======== Data in this exercise
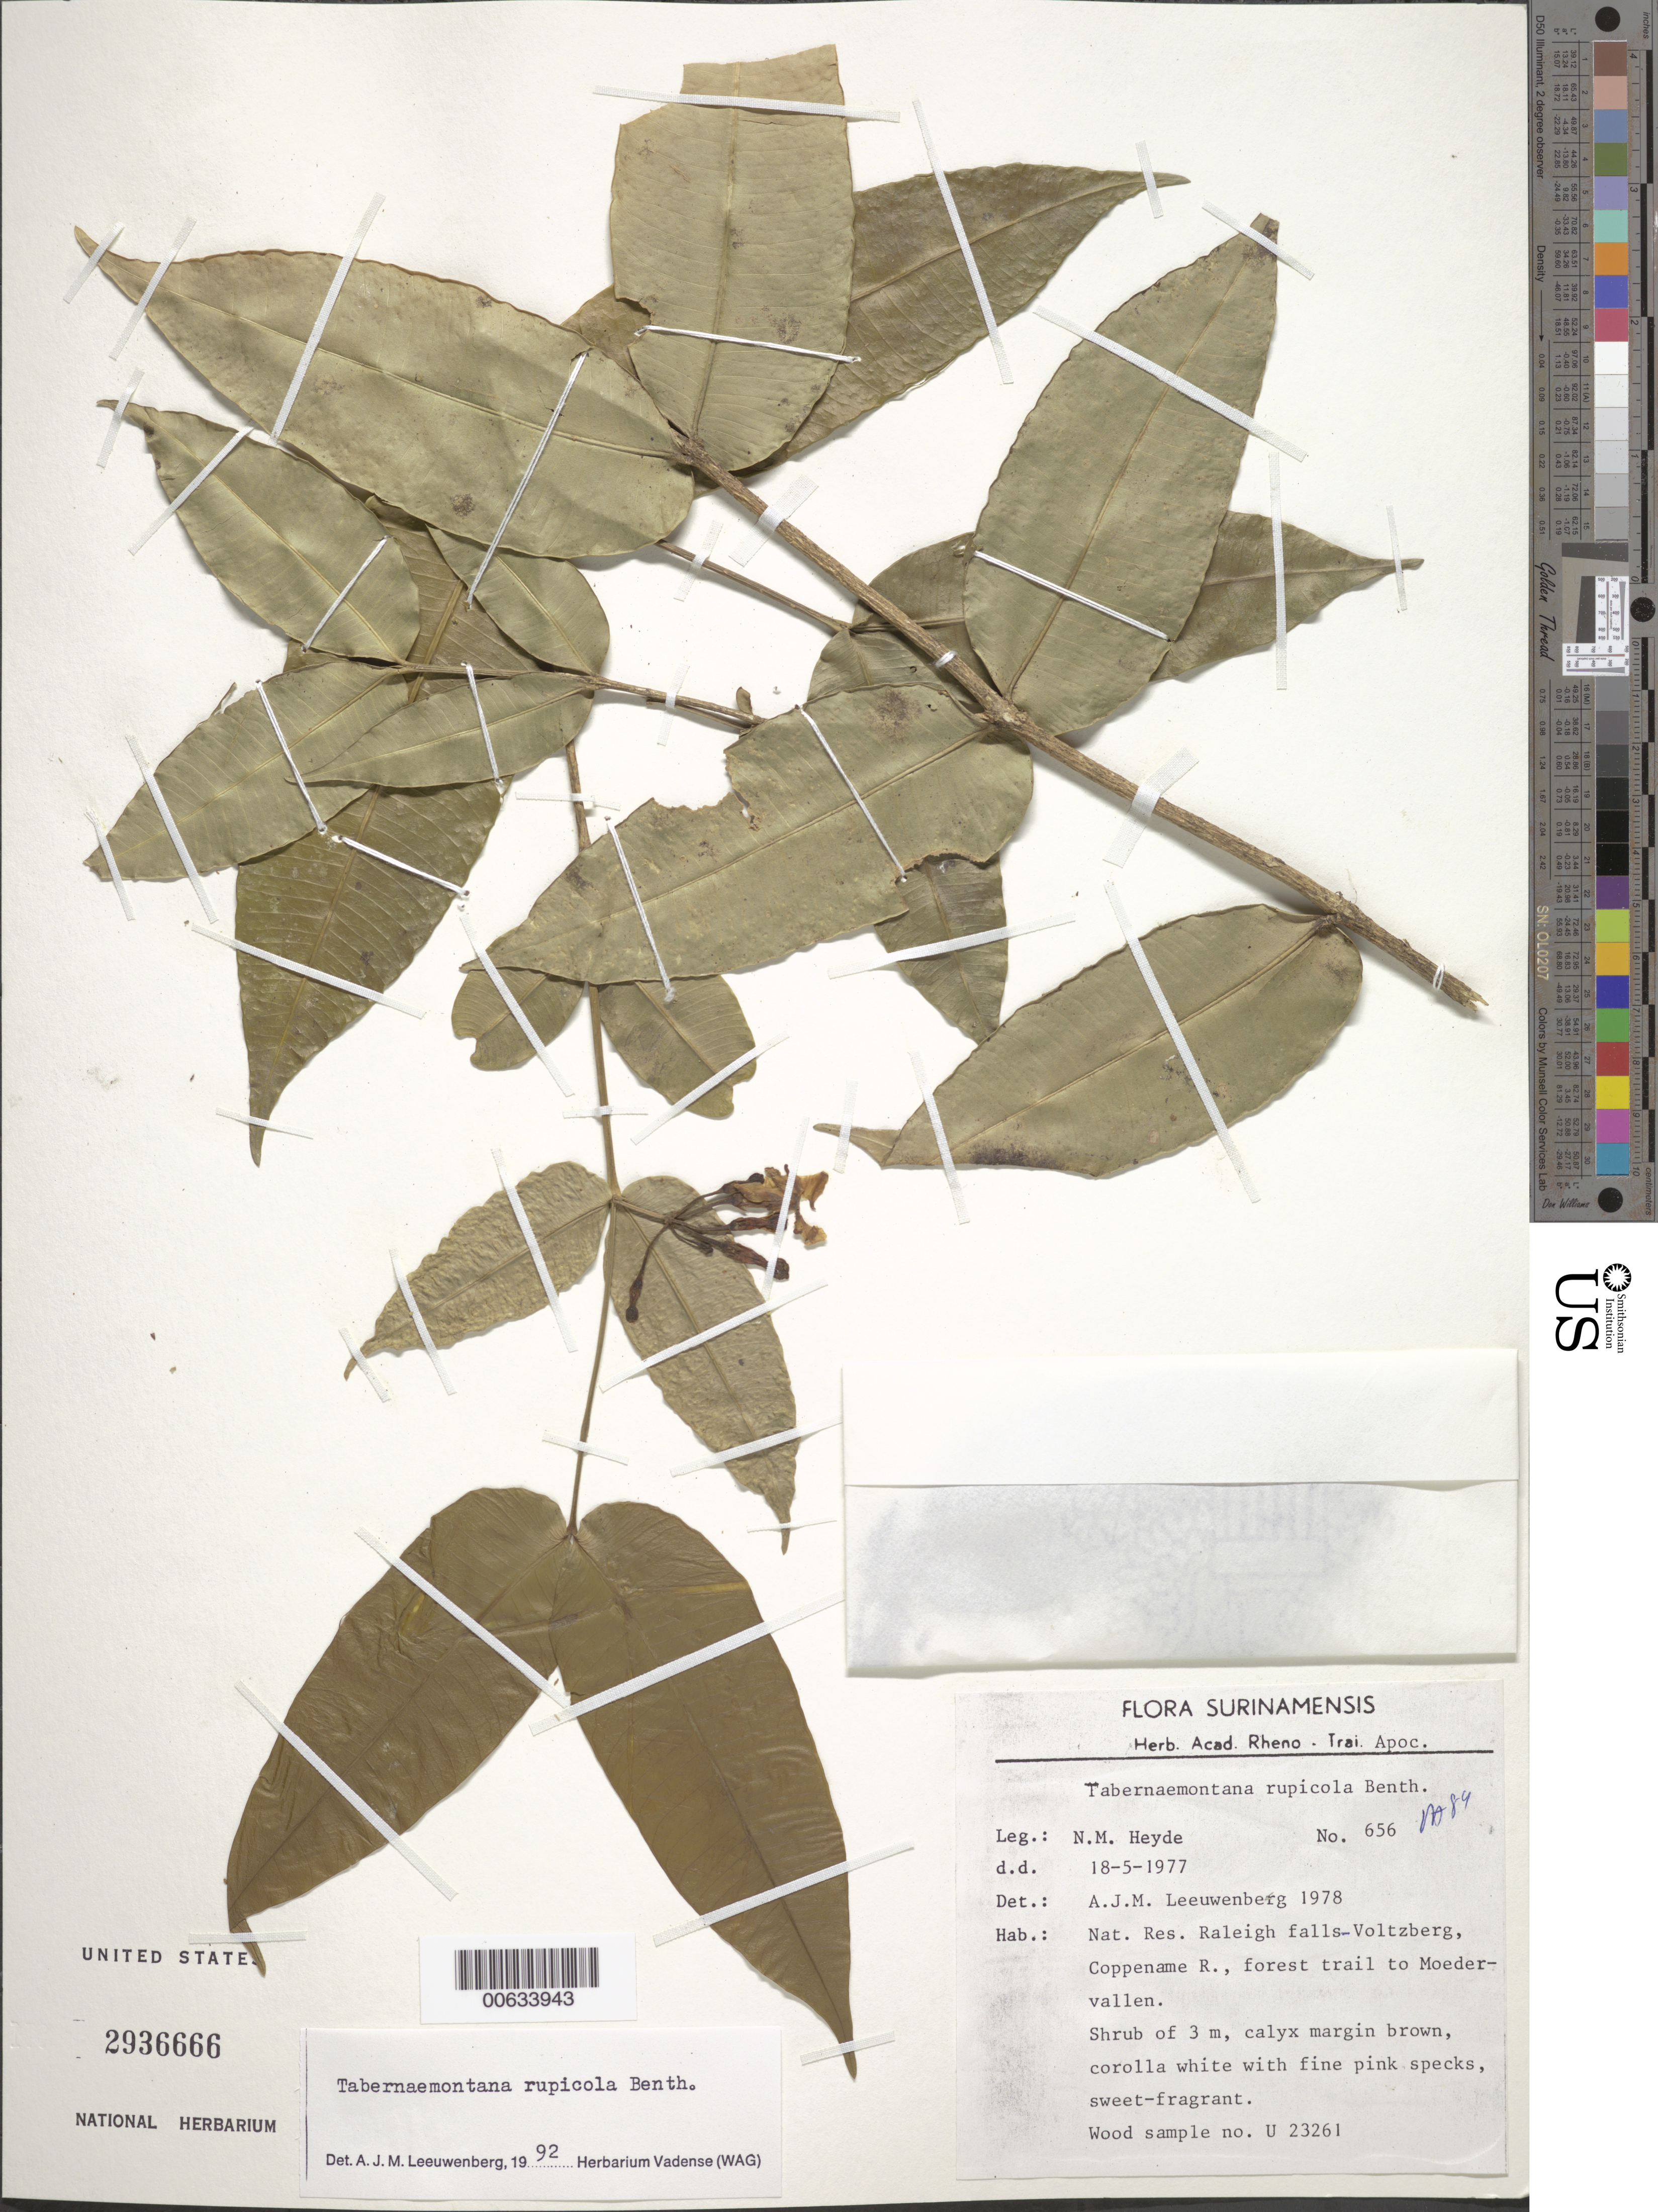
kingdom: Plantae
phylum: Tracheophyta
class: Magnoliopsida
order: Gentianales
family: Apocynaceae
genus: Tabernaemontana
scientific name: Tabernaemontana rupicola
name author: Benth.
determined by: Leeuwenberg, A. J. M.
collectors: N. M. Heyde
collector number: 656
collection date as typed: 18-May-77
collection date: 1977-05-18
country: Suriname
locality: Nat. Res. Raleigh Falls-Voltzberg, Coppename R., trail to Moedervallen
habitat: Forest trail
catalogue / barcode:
================
#### [Given request]
Reproduce every line of the items above word for word, but leave out the pictures.

#### [Answer to this exercise]
kingdom: Plantae
phylum: Tracheophyta
class: Magnoliopsida
order: Gentianales
family: Apocynaceae
genus: Tabernaemontana
scientific name: Tabernaemontana rupicola
name author: Benth.
determined by: Leeuwenberg, A. J. M.
collectors: N. M. Heyde
collector number: 656
collection date as typed: 18-May-77
collection date: 1977-05-18
country: Suriname
locality: Nat. Res. Raleigh Falls-Voltzberg, Coppename R., trail to Moedervallen
habitat: Forest trail
catalogue / barcode:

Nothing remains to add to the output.